__INSTRUCTION__:
Reproduce word for word the lines between those holding "- Bien planteado" and "- Tiene una", inclusive, and nothing else from the data below.

[Source records]

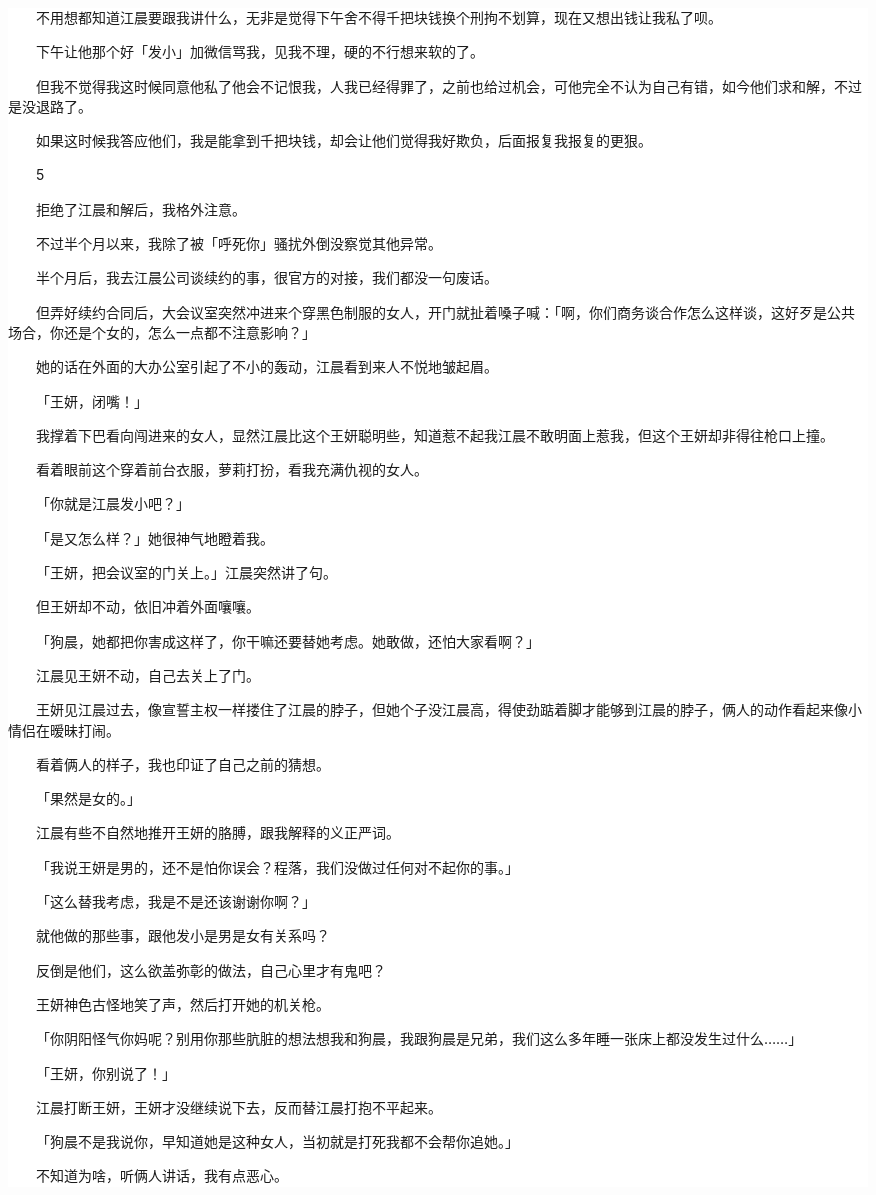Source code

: &emsp;&emsp;不用想都知道江晨要跟我讲什么，无非是觉得下午舍不得千把块钱换个刑拘不划算，现在又想出钱让我私了呗。  
  
&emsp;&emsp;下午让他那个好「发小」加微信骂我，见我不理，硬的不行想来软的了。  
  
&emsp;&emsp;但我不觉得我这时候同意他私了他会不记恨我，人我已经得罪了，之前也给过机会，可他完全不认为自己有错，如今他们求和解，不过是没退路了。  
  
&emsp;&emsp;如果这时候我答应他们，我是能拿到千把块钱，却会让他们觉得我好欺负，后面报复我报复的更狠。  
  
&emsp;&emsp;5  
  
&emsp;&emsp;拒绝了江晨和解后，我格外注意。  
  
&emsp;&emsp;不过半个月以来，我除了被「呼死你」骚扰外倒没察觉其他异常。  
  
&emsp;&emsp;半个月后，我去江晨公司谈续约的事，很官方的对接，我们都没一句废话。  
  
&emsp;&emsp;但弄好续约合同后，大会议室突然冲进来个穿黑色制服的女人，开门就扯着嗓子喊：「啊，你们商务谈合作怎么这样谈，这好歹是公共场合，你还是个女的，怎么一点都不注意影响？」  
  
&emsp;&emsp;她的话在外面的大办公室引起了不小的轰动，江晨看到来人不悦地皱起眉。  
  
&emsp;&emsp;「王妍，闭嘴！」  
  
&emsp;&emsp;我撑着下巴看向闯进来的女人，显然江晨比这个王妍聪明些，知道惹不起我江晨不敢明面上惹我，但这个王妍却非得往枪口上撞。  
  
&emsp;&emsp;看着眼前这个穿着前台衣服，萝莉打扮，看我充满仇视的女人。  
  
&emsp;&emsp;「你就是江晨发小吧？」  
  
&emsp;&emsp;「是又怎么样？」她很神气地瞪着我。  
  
&emsp;&emsp;「王妍，把会议室的门关上。」江晨突然讲了句。  
  
&emsp;&emsp;但王妍却不动，依旧冲着外面嚷嚷。  
  
&emsp;&emsp;「狗晨，她都把你害成这样了，你干嘛还要替她考虑。她敢做，还怕大家看啊？」  
  
&emsp;&emsp;江晨见王妍不动，自己去关上了门。  
  
&emsp;&emsp;王妍见江晨过去，像宣誓主权一样搂住了江晨的脖子，但她个子没江晨高，得使劲踮着脚才能够到江晨的脖子，俩人的动作看起来像小情侣在暧昧打闹。  
  
&emsp;&emsp;看着俩人的样子，我也印证了自己之前的猜想。  
  
&emsp;&emsp;「果然是女的。」  
  
&emsp;&emsp;江晨有些不自然地推开王妍的胳膊，跟我解释的义正严词。  
  
&emsp;&emsp;「我说王妍是男的，还不是怕你误会？程落，我们没做过任何对不起你的事。」  
  
&emsp;&emsp;「这么替我考虑，我是不是还该谢谢你啊？」  
  
&emsp;&emsp;就他做的那些事，跟他发小是男是女有关系吗？  
  
&emsp;&emsp;反倒是他们，这么欲盖弥彰的做法，自己心里才有鬼吧？  
  
&emsp;&emsp;王妍神色古怪地笑了声，然后打开她的机关枪。  
  
&emsp;&emsp;「你阴阳怪气你妈呢？别用你那些肮脏的想法想我和狗晨，我跟狗晨是兄弟，我们这么多年睡一张床上都没发生过什么……」  
  
&emsp;&emsp;「王妍，你别说了！」  
  
&emsp;&emsp;江晨打断王妍，王妍才没继续说下去，反而替江晨打抱不平起来。  
  
&emsp;&emsp;「狗晨不是我说你，早知道她是这种女人，当初就是打死我都不会帮你追她。」  
  
&emsp;&emsp;不知道为啥，听俩人讲话，我有点恶心。  
  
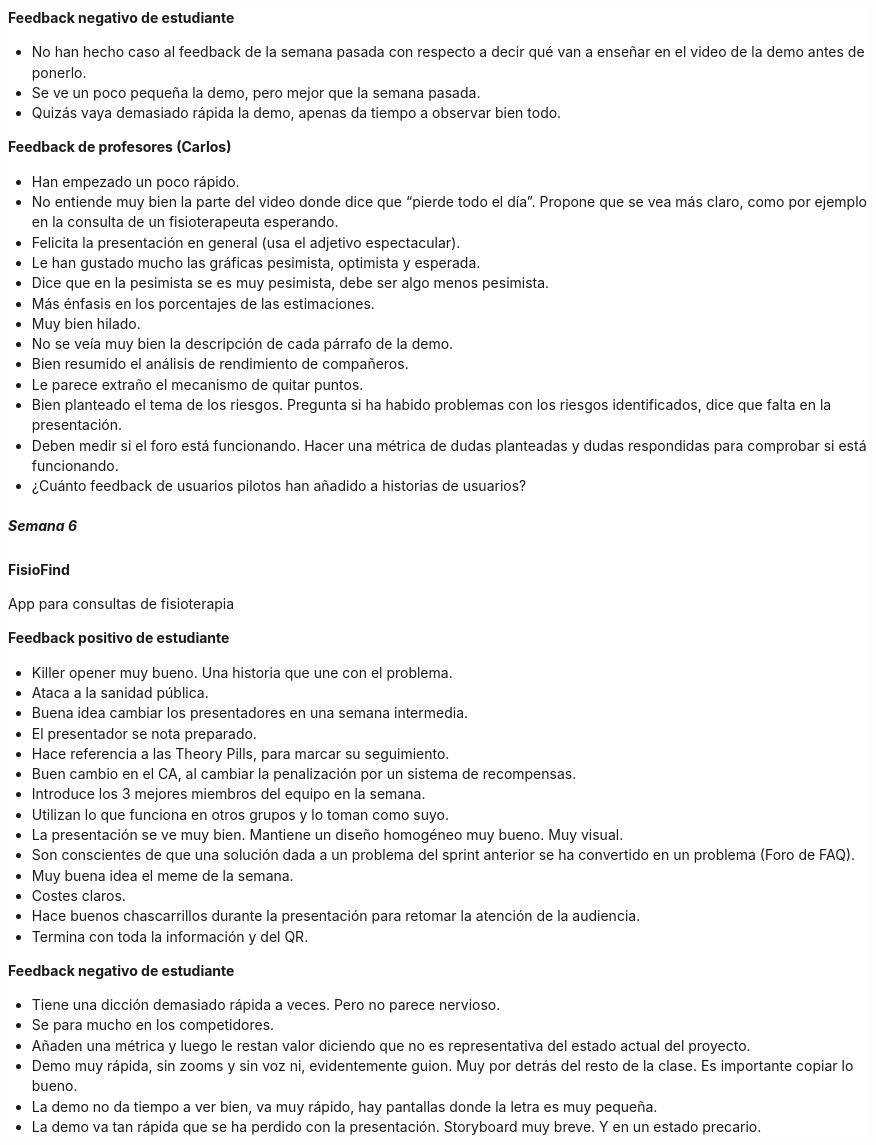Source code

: **Feedback negativo de estudiante**
- No han hecho caso al feedback de la semana pasada con respecto a decir qué van a enseñar en el video de la demo antes de ponerlo.  
- Se ve un poco pequeña la demo, pero mejor que la semana pasada.  
- Quizás vaya demasiado rápida la demo, apenas da tiempo a observar bien todo.  


**Feedback de profesores (Carlos)**
- Han empezado un poco rápido.  
- No entiende muy bien la parte del video donde dice que “pierde todo el día”. Propone que se vea más claro, como por ejemplo en la consulta de un fisioterapeuta esperando.  
- Felicita la presentación en general (usa el adjetivo espectacular).  
- Le han gustado mucho las gráficas pesimista, optimista y esperada.  
- Dice que en la pesimista se es muy pesimista, debe ser algo menos pesimista.  
- Más énfasis en los porcentajes de las estimaciones.  
- Muy bien hilado.  
- No se veía muy bien la descripción de cada párrafo de la demo.  
- Bien resumido el análisis de rendimiento de compañeros.  
- Le parece extraño el mecanismo de quitar puntos.  
- Bien planteado el tema de los riesgos. Pregunta si ha habido problemas con los riesgos identificados, dice que falta en la presentación.  
- Deben medir si el foro está funcionando. Hacer una métrica de dudas planteadas y dudas respondidas para comprobar si está funcionando.  
- ¿Cuánto feedback de usuarios pilotos han añadido a historias de usuarios?  

##### Semana 6

**FisioFind**

App para consultas de fisioterapia

**Feedback positivo de estudiante**

- Killer opener muy bueno. Una historia que une con el problema. 
- Ataca a la sanidad pública.
- Buena idea cambiar los presentadores en una semana intermedia.
- El presentador se nota preparado.
- Hace referencia a las Theory Pills, para marcar su seguimiento.
- Buen cambio en el CA, al cambiar la penalización por un sistema de recompensas.
- Introduce los 3 mejores miembros del equipo en la semana.
- Utilizan lo que funciona en otros grupos y lo toman como suyo.
- La presentación se ve muy bien. Mantiene un diseño homogéneo muy bueno. Muy visual.
- Son conscientes de que una solución dada a un problema del sprint anterior se ha convertido en un problema (Foro de FAQ).
- Muy buena idea el meme de la semana.
- Costes claros.
- Hace buenos chascarrillos durante la presentación para retomar la atención de la audiencia.
- Termina con toda la información y del QR.

**Feedback negativo de estudiante**

- Tiene una dicción demasiado rápida a veces. Pero no parece nervioso.
- Se para mucho en los competidores.
- Añaden una métrica y luego le restan valor diciendo que no es representativa del estado actual del proyecto.
- Demo muy rápida, sin zooms y sin voz ni, evidentemente guion. Muy por detrás del resto de la clase. Es importante copiar lo bueno.
- La demo no da tiempo a ver bien, va muy rápido,  hay pantallas donde la letra es muy pequeña.
- La demo va tan rápida que se ha perdido con la presentación. 
Storyboard muy breve. Y en un estado precario.
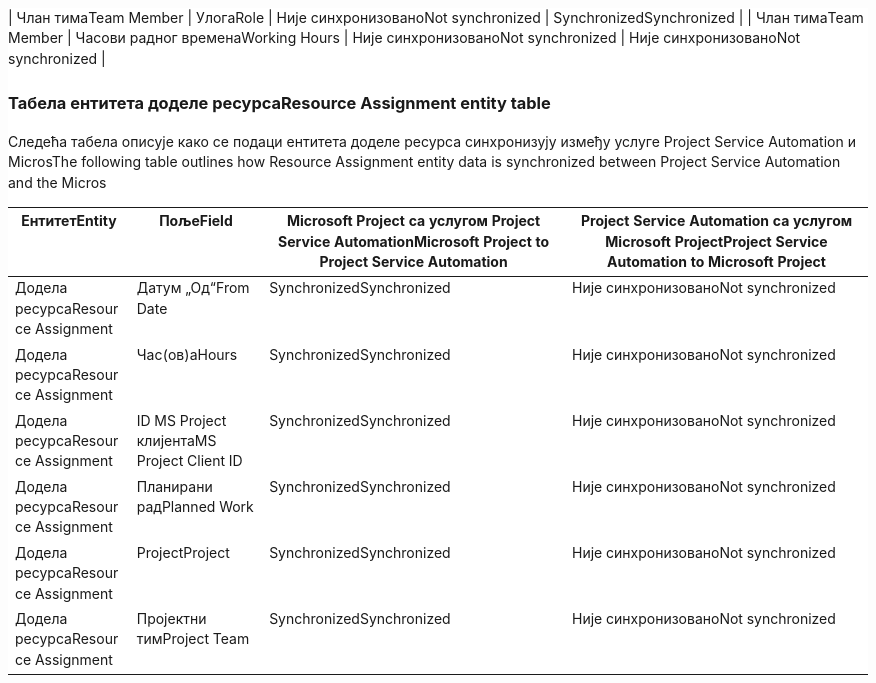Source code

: | <span data-ttu-id="30bb3-280">Члан тима</span><span class="sxs-lookup"><span data-stu-id="30bb3-280">Team Member</span></span> | <span data-ttu-id="30bb3-281">Улога</span><span class="sxs-lookup"><span data-stu-id="30bb3-281">Role</span></span> | <span data-ttu-id="30bb3-282">Није синхронизовано</span><span class="sxs-lookup"><span data-stu-id="30bb3-282">Not synchronized</span></span> | <span data-ttu-id="30bb3-283">Synchronized</span><span class="sxs-lookup"><span data-stu-id="30bb3-283">Synchronized</span></span> |
| <span data-ttu-id="30bb3-284">Члан тима</span><span class="sxs-lookup"><span data-stu-id="30bb3-284">Team Member</span></span> | <span data-ttu-id="30bb3-285">Часови радног времена</span><span class="sxs-lookup"><span data-stu-id="30bb3-285">Working Hours</span></span> | <span data-ttu-id="30bb3-286">Није синхронизовано</span><span class="sxs-lookup"><span data-stu-id="30bb3-286">Not synchronized</span></span> | <span data-ttu-id="30bb3-287">Није синхронизовано</span><span class="sxs-lookup"><span data-stu-id="30bb3-287">Not synchronized</span></span> |

### <a name="resource-assignment-entity-table"></a><span data-ttu-id="30bb3-288">Табела ентитета доделе ресурса</span><span class="sxs-lookup"><span data-stu-id="30bb3-288">Resource Assignment entity table</span></span>
<span data-ttu-id="30bb3-289">Следећа табела описује како се подаци ентитета доделе ресурса синхронизују између услуге Project Service Automation и Micros</span><span class="sxs-lookup"><span data-stu-id="30bb3-289">The following table outlines how Resource Assignment entity data is synchronized between Project Service Automation and the Micros</span></span>

| <span data-ttu-id="30bb3-290">**Ентитет**</span><span class="sxs-lookup"><span data-stu-id="30bb3-290">**Entity**</span></span> | <span data-ttu-id="30bb3-291">**Поље**</span><span class="sxs-lookup"><span data-stu-id="30bb3-291">**Field**</span></span> | <span data-ttu-id="30bb3-292">**Microsoft Project са услугом Project Service Automation**</span><span class="sxs-lookup"><span data-stu-id="30bb3-292">**Microsoft Project to Project Service Automation**</span></span> | <span data-ttu-id="30bb3-293">**Project Service Automation са услугом Microsoft Project**</span><span class="sxs-lookup"><span data-stu-id="30bb3-293">**Project Service Automation to Microsoft Project**</span></span> |
| --- | --- | --- | --- |
| <span data-ttu-id="30bb3-294">Додела ресурса</span><span class="sxs-lookup"><span data-stu-id="30bb3-294">Resource Assignment</span></span> | <span data-ttu-id="30bb3-295">Датум „Од“</span><span class="sxs-lookup"><span data-stu-id="30bb3-295">From Date</span></span> | <span data-ttu-id="30bb3-296">Synchronized</span><span class="sxs-lookup"><span data-stu-id="30bb3-296">Synchronized</span></span> | <span data-ttu-id="30bb3-297">Није синхронизовано</span><span class="sxs-lookup"><span data-stu-id="30bb3-297">Not synchronized</span></span> |
| <span data-ttu-id="30bb3-298">Додела ресурса</span><span class="sxs-lookup"><span data-stu-id="30bb3-298">Resource Assignment</span></span> | <span data-ttu-id="30bb3-299">Час(ов)а</span><span class="sxs-lookup"><span data-stu-id="30bb3-299">Hours</span></span> | <span data-ttu-id="30bb3-300">Synchronized</span><span class="sxs-lookup"><span data-stu-id="30bb3-300">Synchronized</span></span> | <span data-ttu-id="30bb3-301">Није синхронизовано</span><span class="sxs-lookup"><span data-stu-id="30bb3-301">Not synchronized</span></span> |
| <span data-ttu-id="30bb3-302">Додела ресурса</span><span class="sxs-lookup"><span data-stu-id="30bb3-302">Resource Assignment</span></span> | <span data-ttu-id="30bb3-303">ID MS Project клијента</span><span class="sxs-lookup"><span data-stu-id="30bb3-303">MS Project Client ID</span></span> | <span data-ttu-id="30bb3-304">Synchronized</span><span class="sxs-lookup"><span data-stu-id="30bb3-304">Synchronized</span></span> | <span data-ttu-id="30bb3-305">Није синхронизовано</span><span class="sxs-lookup"><span data-stu-id="30bb3-305">Not synchronized</span></span> |
| <span data-ttu-id="30bb3-306">Додела ресурса</span><span class="sxs-lookup"><span data-stu-id="30bb3-306">Resource Assignment</span></span> | <span data-ttu-id="30bb3-307">Планирани рад</span><span class="sxs-lookup"><span data-stu-id="30bb3-307">Planned Work</span></span> | <span data-ttu-id="30bb3-308">Synchronized</span><span class="sxs-lookup"><span data-stu-id="30bb3-308">Synchronized</span></span> | <span data-ttu-id="30bb3-309">Није синхронизовано</span><span class="sxs-lookup"><span data-stu-id="30bb3-309">Not synchronized</span></span> |
| <span data-ttu-id="30bb3-310">Додела ресурса</span><span class="sxs-lookup"><span data-stu-id="30bb3-310">Resource Assignment</span></span> | <span data-ttu-id="30bb3-311">Project</span><span class="sxs-lookup"><span data-stu-id="30bb3-311">Project</span></span> | <span data-ttu-id="30bb3-312">Synchronized</span><span class="sxs-lookup"><span data-stu-id="30bb3-312">Synchronized</span></span> | <span data-ttu-id="30bb3-313">Није синхронизовано</span><span class="sxs-lookup"><span data-stu-id="30bb3-313">Not synchronized</span></span> |
| <span data-ttu-id="30bb3-314">Додела ресурса</span><span class="sxs-lookup"><span data-stu-id="30bb3-314">Resource Assignment</span></span> | <span data-ttu-id="30bb3-315">Пројектни тим</span><span class="sxs-lookup"><span data-stu-id="30bb3-315">Project Team</span></span> | <span data-ttu-id="30bb3-316">Synchronized</span><span class="sxs-lookup"><span data-stu-id="30bb3-316">Synchronized</span></span> | <span data-ttu-id="30bb3-317">Није синхронизовано</span><span class="sxs-lookup"><span data-stu-id="30bb3-317">Not synchronized</span></span> |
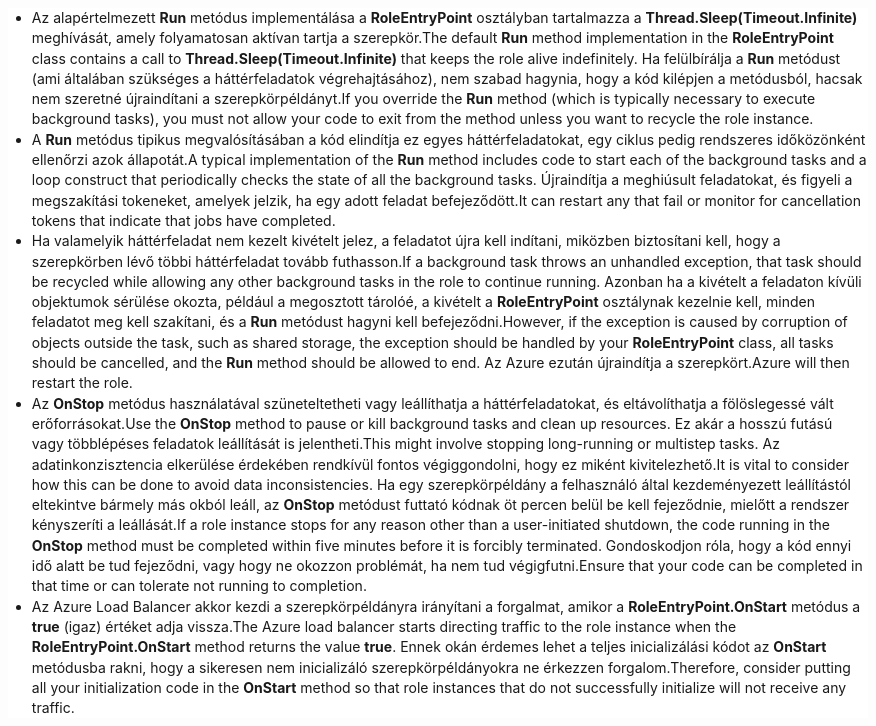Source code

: * <span data-ttu-id="b7c64-368">Az alapértelmezett **Run** metódus implementálása a **RoleEntryPoint** osztályban tartalmazza a **Thread.Sleep(Timeout.Infinite)** meghívását, amely folyamatosan aktívan tartja a szerepkör.</span><span class="sxs-lookup"><span data-stu-id="b7c64-368">The default **Run** method implementation in the **RoleEntryPoint** class contains a call to **Thread.Sleep(Timeout.Infinite)** that keeps the role alive indefinitely.</span></span> <span data-ttu-id="b7c64-369">Ha felülbírálja a **Run** metódust (ami általában szükséges a háttérfeladatok végrehajtásához), nem szabad hagynia, hogy a kód kilépjen a metódusból, hacsak nem szeretné újraindítani a szerepkörpéldányt.</span><span class="sxs-lookup"><span data-stu-id="b7c64-369">If you override the **Run** method (which is typically necessary to execute background tasks), you must not allow your code to exit from the method unless you want to recycle the role instance.</span></span>
* <span data-ttu-id="b7c64-370">A **Run** metódus tipikus megvalósításában a kód elindítja ez egyes háttérfeladatokat, egy ciklus pedig rendszeres időközönként ellenőrzi azok állapotát.</span><span class="sxs-lookup"><span data-stu-id="b7c64-370">A typical implementation of the **Run** method includes code to start each of the background tasks and a loop construct that periodically checks the state of all the background tasks.</span></span> <span data-ttu-id="b7c64-371">Újraindítja a meghiúsult feladatokat, és figyeli a megszakítási tokeneket, amelyek jelzik, ha egy adott feladat befejeződött.</span><span class="sxs-lookup"><span data-stu-id="b7c64-371">It can restart any that fail or monitor for cancellation tokens that indicate that jobs have completed.</span></span>
* <span data-ttu-id="b7c64-372">Ha valamelyik háttérfeladat nem kezelt kivételt jelez, a feladatot újra kell indítani, miközben biztosítani kell, hogy a szerepkörben lévő többi háttérfeladat tovább futhasson.</span><span class="sxs-lookup"><span data-stu-id="b7c64-372">If a background task throws an unhandled exception, that task should be recycled while allowing any other background tasks in the role to continue running.</span></span> <span data-ttu-id="b7c64-373">Azonban ha a kivételt a feladaton kívüli objektumok sérülése okozta, például a megosztott tárolóé, a kivételt a **RoleEntryPoint** osztálynak kezelnie kell, minden feladatot meg kell szakítani, és a **Run** metódust hagyni kell befejeződni.</span><span class="sxs-lookup"><span data-stu-id="b7c64-373">However, if the exception is caused by corruption of objects outside the task, such as shared storage, the exception should be handled by your **RoleEntryPoint** class, all tasks should be cancelled, and the **Run** method should be allowed to end.</span></span> <span data-ttu-id="b7c64-374">Az Azure ezután újraindítja a szerepkört.</span><span class="sxs-lookup"><span data-stu-id="b7c64-374">Azure will then restart the role.</span></span>
* <span data-ttu-id="b7c64-375">Az **OnStop** metódus használatával szüneteltetheti vagy leállíthatja a háttérfeladatokat, és eltávolíthatja a fölöslegessé vált erőforrásokat.</span><span class="sxs-lookup"><span data-stu-id="b7c64-375">Use the **OnStop** method to pause or kill background tasks and clean up resources.</span></span> <span data-ttu-id="b7c64-376">Ez akár a hosszú futású vagy többlépéses feladatok leállítását is jelentheti.</span><span class="sxs-lookup"><span data-stu-id="b7c64-376">This might involve stopping long-running or multistep tasks.</span></span> <span data-ttu-id="b7c64-377">Az adatinkonzisztencia elkerülése érdekében rendkívül fontos végiggondolni, hogy ez miként kivitelezhető.</span><span class="sxs-lookup"><span data-stu-id="b7c64-377">It is vital to consider how this can be done to avoid data inconsistencies.</span></span> <span data-ttu-id="b7c64-378">Ha egy szerepkörpéldány a felhasználó által kezdeményezett leállítástól eltekintve bármely más okból leáll, az **OnStop** metódust futtató kódnak öt percen belül be kell fejeződnie, mielőtt a rendszer kényszeríti a leállását.</span><span class="sxs-lookup"><span data-stu-id="b7c64-378">If a role instance stops for any reason other than a user-initiated shutdown, the code running in the **OnStop** method must be completed within five minutes before it is forcibly terminated.</span></span> <span data-ttu-id="b7c64-379">Gondoskodjon róla, hogy a kód ennyi idő alatt be tud fejeződni, vagy hogy ne okozzon problémát, ha nem tud végigfutni.</span><span class="sxs-lookup"><span data-stu-id="b7c64-379">Ensure that your code can be completed in that time or can tolerate not running to completion.</span></span>  
* <span data-ttu-id="b7c64-380">Az Azure Load Balancer akkor kezdi a szerepkörpéldányra irányítani a forgalmat, amikor a **RoleEntryPoint.OnStart** metódus a **true** (igaz) értéket adja vissza.</span><span class="sxs-lookup"><span data-stu-id="b7c64-380">The Azure load balancer starts directing traffic to the role instance when the **RoleEntryPoint.OnStart** method returns the value **true**.</span></span> <span data-ttu-id="b7c64-381">Ennek okán érdemes lehet a teljes inicializálási kódot az **OnStart** metódusba rakni, hogy a sikeresen nem inicializáló szerepkörpéldányokra ne érkezzen forgalom.</span><span class="sxs-lookup"><span data-stu-id="b7c64-381">Therefore, consider putting all your initialization code in the **OnStart** method so that role instances that do not successfully initialize will not receive any traffic.</span></span>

__COMPLETED TASK__:
- Bien planteado el tema de los riesgos. Pregunta si ha habido problemas con los riesgos identificados, dice que falta en la presentación.  
- Deben medir si el foro está funcionando. Hacer una métrica de dudas planteadas y dudas respondidas para comprobar si está funcionando.  
- ¿Cuánto feedback de usuarios pilotos han añadido a historias de usuarios?  

##### Semana 6

**FisioFind**

App para consultas de fisioterapia

**Feedback positivo de estudiante**

- Killer opener muy bueno. Una historia que une con el problema. 
- Ataca a la sanidad pública.
- Buena idea cambiar los presentadores en una semana intermedia.
- El presentador se nota preparado.
- Hace referencia a las Theory Pills, para marcar su seguimiento.
- Buen cambio en el CA, al cambiar la penalización por un sistema de recompensas.
- Introduce los 3 mejores miembros del equipo en la semana.
- Utilizan lo que funciona en otros grupos y lo toman como suyo.
- La presentación se ve muy bien. Mantiene un diseño homogéneo muy bueno. Muy visual.
- Son conscientes de que una solución dada a un problema del sprint anterior se ha convertido en un problema (Foro de FAQ).
- Muy buena idea el meme de la semana.
- Costes claros.
- Hace buenos chascarrillos durante la presentación para retomar la atención de la audiencia.
- Termina con toda la información y del QR.

**Feedback negativo de estudiante**

- Tiene una dicción demasiado rápida a veces. Pero no parece nervioso.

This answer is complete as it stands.